**ZIEL DER ÜBUNG**.
Gib den Ausgangstext zum Italienisch-Zweig ab den Worten „Von den geplanten“ bis einschließlich „im Bildungssystem behält.“ wieder. Tausche dabei „Schülerinnen und Schüler“ gegen „Kinder“ aus.

**AUSGANGSTEXT**.
○ ○ ○

Wolfsburgs Leonardo-da-Vinci-Schule kämpft um ihren bilingualen Italienisch-Zweig
Karl-Peter MöchlichenWolfsburgs Leonardo-da-Vinci-Schule kämpft um ihren bilingualen Italienisch-Zweig
Wolfsburgs Leonardo-da-Vinci-Schule: Bilingualer Deutsch-Italienisch-Zweig steht vor Kürzungen
Ab dem Schuljahr 2026/27 soll an der Leonardo-da-Vinci-Schule in Wolfsburg nur noch eine bilingual deutsch-italienische Klasse verbleiben – statt wie bisher zwei. Eine Online-Petition gegen diesen Beschluss hat bereits innerhalb von nur vier Tagen über 550 Unterschriften gesammelt.
Laut dem Schulentwicklungsplan der Stadt wird der bilingualer Zweig der Leonardo-da-Vinci-Schule als einziger unter 70 Prozent Auslastung betrieben. Dennoch kommt dem Programm eine besondere kulturelle und bildungspolitische Bedeutung für Wolfsburg zu: Italienische Arbeitsmigranten, die in den 1960er-Jahren in die Stadt kamen, prägten ihre Identität maßgeblich – über die Jahrzehnte ließen sich mehr als 60.000 Italiener hier nieder.
Die Initiatoren der Petition betonen, dass frühe zweisprachige Bildung unersetzlich sei und erhalten bleiben müsse. Sie fordern die Stadtverwaltung und Schulbehörden auf, die Kürzungen rückgängig zu machen. Unterstützer bestehen darauf, dass zwei italienisch-bilinguale Klassen für die Zukunft der Schule unverzichtbar seien.
Von den geplanten Streichungen betroffen wären Schülerinnen und Schüler ab der fünften Klasse. Die Organisatoren der Petition haben ihre Ablehnung des Beschlusses deutlich gemacht und appellieren an die Verantwortlichen, die Entscheidung vor der Umsetzung noch einmal zu überdenken.
Der Protest gegen die Kürzungen gewinnt weiter an Fahrt – täglich steigt die Zahl der Unterschriften. Sollte der Beschluss bestehen bleiben, verliert die Schule ab 2026 eine ihrer beiden bilingualen Klassen. Die Entscheidung wird zeigen, ob Wolfsburgs langjährige italienische Tradition auch künftig einen zentralen Platz im Bildungssystem behält.

○ ○ ○

**DATENSÄTZE**.
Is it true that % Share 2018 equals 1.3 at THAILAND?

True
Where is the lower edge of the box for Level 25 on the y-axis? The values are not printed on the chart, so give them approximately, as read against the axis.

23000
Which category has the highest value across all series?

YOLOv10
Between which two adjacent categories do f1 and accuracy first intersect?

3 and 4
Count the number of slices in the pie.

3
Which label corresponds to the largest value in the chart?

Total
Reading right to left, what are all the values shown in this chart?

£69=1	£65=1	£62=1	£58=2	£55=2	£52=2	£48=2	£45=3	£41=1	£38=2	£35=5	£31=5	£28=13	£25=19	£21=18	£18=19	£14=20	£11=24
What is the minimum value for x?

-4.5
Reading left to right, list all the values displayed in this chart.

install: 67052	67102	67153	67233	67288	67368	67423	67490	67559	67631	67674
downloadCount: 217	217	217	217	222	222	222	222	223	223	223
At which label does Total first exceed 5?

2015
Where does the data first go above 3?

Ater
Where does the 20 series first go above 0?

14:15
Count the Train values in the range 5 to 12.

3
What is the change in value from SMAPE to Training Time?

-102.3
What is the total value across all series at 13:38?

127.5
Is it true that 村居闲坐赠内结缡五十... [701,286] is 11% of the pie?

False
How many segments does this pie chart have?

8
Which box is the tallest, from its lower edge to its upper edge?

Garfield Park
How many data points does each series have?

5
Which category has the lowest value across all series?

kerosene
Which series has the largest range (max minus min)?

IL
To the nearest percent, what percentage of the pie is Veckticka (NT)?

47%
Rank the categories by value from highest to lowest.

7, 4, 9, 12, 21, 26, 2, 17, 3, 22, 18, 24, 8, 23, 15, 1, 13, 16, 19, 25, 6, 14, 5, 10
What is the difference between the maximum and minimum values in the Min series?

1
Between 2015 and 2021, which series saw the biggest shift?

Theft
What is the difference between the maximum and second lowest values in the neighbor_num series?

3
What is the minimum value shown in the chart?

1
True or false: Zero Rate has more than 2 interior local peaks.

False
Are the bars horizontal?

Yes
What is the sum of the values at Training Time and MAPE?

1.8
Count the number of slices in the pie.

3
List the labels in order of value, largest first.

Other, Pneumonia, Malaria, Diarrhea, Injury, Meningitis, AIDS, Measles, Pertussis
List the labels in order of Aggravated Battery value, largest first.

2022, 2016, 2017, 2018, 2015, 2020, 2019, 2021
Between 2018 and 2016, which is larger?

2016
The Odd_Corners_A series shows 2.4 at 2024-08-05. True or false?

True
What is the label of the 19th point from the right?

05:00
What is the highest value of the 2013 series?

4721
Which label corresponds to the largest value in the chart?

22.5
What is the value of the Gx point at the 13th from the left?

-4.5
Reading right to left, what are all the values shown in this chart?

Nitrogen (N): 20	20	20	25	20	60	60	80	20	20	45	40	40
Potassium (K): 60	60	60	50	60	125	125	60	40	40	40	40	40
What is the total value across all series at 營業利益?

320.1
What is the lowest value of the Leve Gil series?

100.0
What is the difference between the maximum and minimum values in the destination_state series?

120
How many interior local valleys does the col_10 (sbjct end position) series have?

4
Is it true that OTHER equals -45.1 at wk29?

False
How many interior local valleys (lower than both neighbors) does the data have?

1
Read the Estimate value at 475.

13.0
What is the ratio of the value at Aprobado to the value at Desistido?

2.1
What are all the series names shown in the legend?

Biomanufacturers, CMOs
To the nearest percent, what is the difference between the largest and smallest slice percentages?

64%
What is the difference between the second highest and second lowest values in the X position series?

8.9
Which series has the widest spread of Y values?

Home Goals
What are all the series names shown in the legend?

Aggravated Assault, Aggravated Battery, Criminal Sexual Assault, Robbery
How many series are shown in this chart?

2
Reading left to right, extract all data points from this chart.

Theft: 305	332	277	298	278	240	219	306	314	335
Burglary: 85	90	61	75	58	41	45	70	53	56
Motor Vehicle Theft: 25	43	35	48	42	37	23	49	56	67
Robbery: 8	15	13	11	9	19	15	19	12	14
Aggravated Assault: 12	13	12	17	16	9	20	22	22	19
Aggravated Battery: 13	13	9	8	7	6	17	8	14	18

○ ○ ○

**PLATZ FÜR ANTWORT**.
Von den geplanten Streichungen betroffen wären Kinder ab der fünften Klasse. Die Organisatoren der Petition haben ihre Ablehnung des Beschlusses deutlich gemacht und appellieren an die Verantwortlichen, die Entscheidung vor der Umsetzung noch einmal zu überdenken.
Der Protest gegen die Kürzungen gewinnt weiter an Fahrt – täglich steigt die Zahl der Unterschriften. Sollte der Beschluss bestehen bleiben, verliert die Schule ab 2026 eine ihrer beiden bilingualen Klassen. Die Entscheidung wird zeigen, ob Wolfsburgs langjährige italienische Tradition auch künftig einen zentralen Platz im Bildungssystem behält.